The lines below starting at the line containing "left back paw: (334, 322)" and ending at the line containing "right knee: (659, 224)" are to be repeated exactly, with both ends kept and nothing else added.

Start of MATERIAL PROVIDED

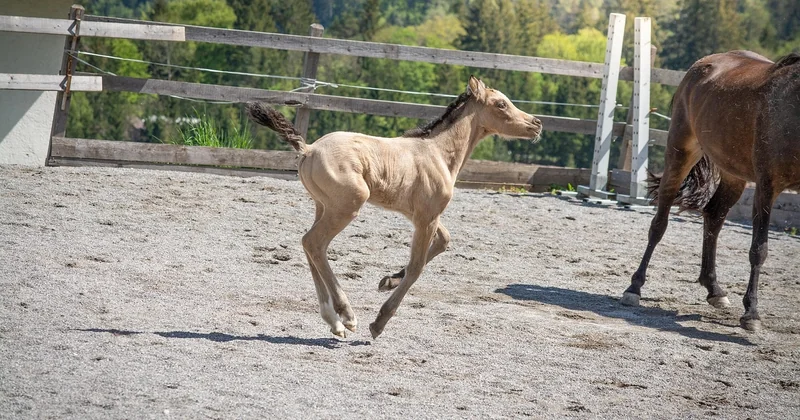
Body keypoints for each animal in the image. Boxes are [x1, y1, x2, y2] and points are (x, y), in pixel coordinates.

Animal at [247, 76, 542, 338]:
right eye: (501, 104)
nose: (536, 124)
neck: (438, 153)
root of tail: (308, 149)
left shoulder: (422, 215)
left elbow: (444, 241)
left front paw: (387, 280)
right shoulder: (426, 218)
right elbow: (416, 267)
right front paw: (379, 322)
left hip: (323, 206)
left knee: (309, 246)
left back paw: (334, 322)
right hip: (348, 206)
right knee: (314, 243)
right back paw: (347, 315)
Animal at [621, 51, 800, 331]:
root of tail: (704, 62)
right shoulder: (767, 186)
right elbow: (758, 249)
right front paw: (752, 313)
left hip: (733, 173)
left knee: (714, 215)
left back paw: (714, 289)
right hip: (681, 153)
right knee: (659, 224)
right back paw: (634, 287)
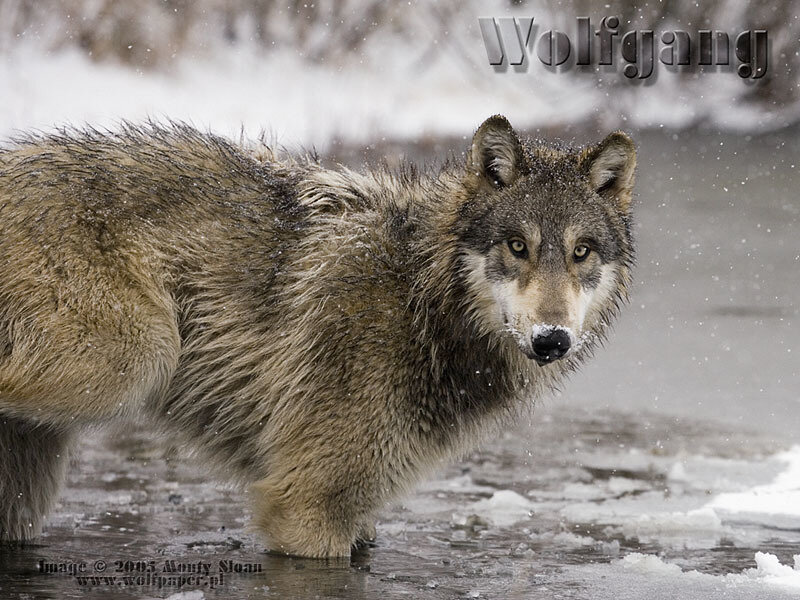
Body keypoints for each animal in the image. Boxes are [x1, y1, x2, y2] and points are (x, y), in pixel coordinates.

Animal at [0, 115, 635, 557]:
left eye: (581, 252)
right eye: (517, 246)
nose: (552, 339)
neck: (419, 296)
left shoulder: (360, 516)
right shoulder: (309, 508)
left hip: (31, 486)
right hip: (138, 359)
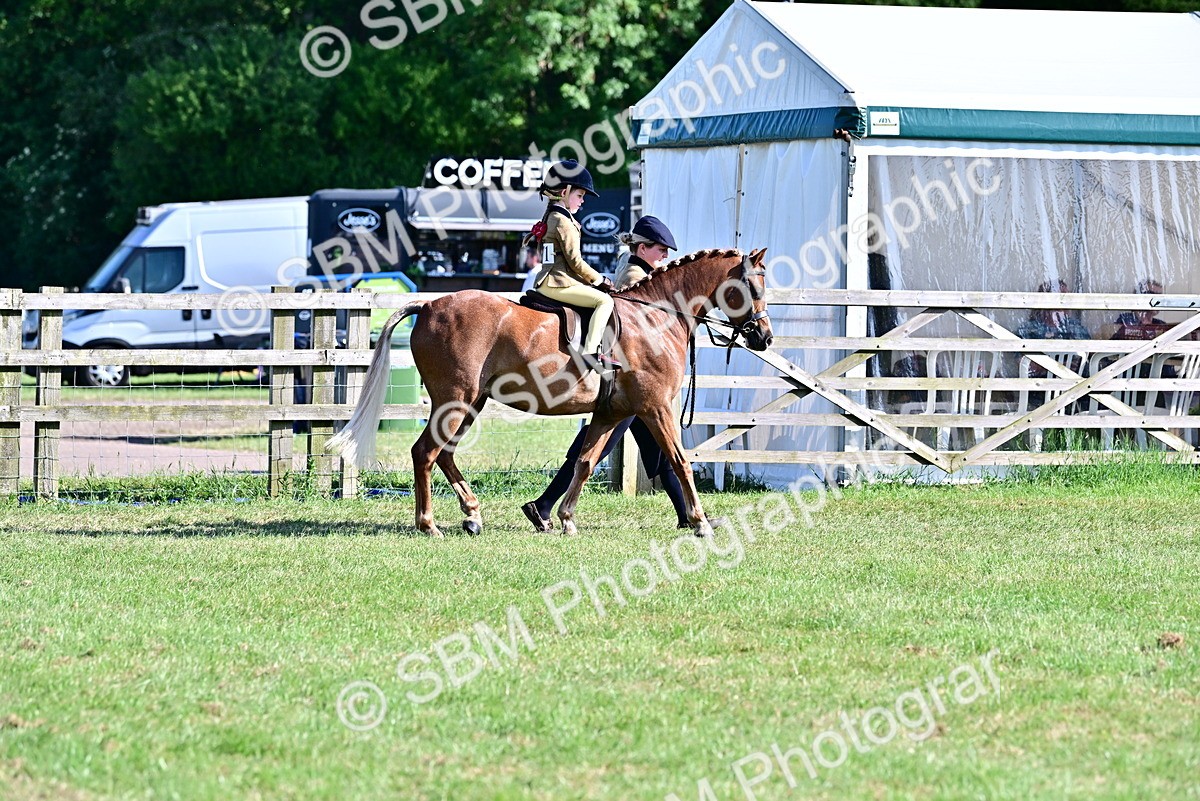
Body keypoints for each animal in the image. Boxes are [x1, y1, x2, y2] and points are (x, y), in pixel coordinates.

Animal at [327, 248, 773, 537]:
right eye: (754, 286)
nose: (764, 337)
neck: (653, 318)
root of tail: (429, 305)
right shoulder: (656, 408)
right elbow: (679, 463)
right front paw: (699, 521)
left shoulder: (610, 414)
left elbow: (585, 462)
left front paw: (565, 519)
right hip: (454, 401)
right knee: (425, 452)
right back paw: (429, 524)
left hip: (470, 403)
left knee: (444, 454)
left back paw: (472, 515)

End of MATERIAL PROVIDED

■ WRITTEN RESPONSE
left back paw: (334, 322)
right hip: (348, 206)
right knee: (314, 243)
right back paw: (347, 315)
Animal at [621, 51, 800, 331]:
root of tail: (704, 62)
right shoulder: (767, 186)
right elbow: (758, 249)
right front paw: (752, 313)
left hip: (733, 173)
left knee: (714, 215)
left back paw: (714, 289)
right hip: (681, 153)
right knee: (659, 224)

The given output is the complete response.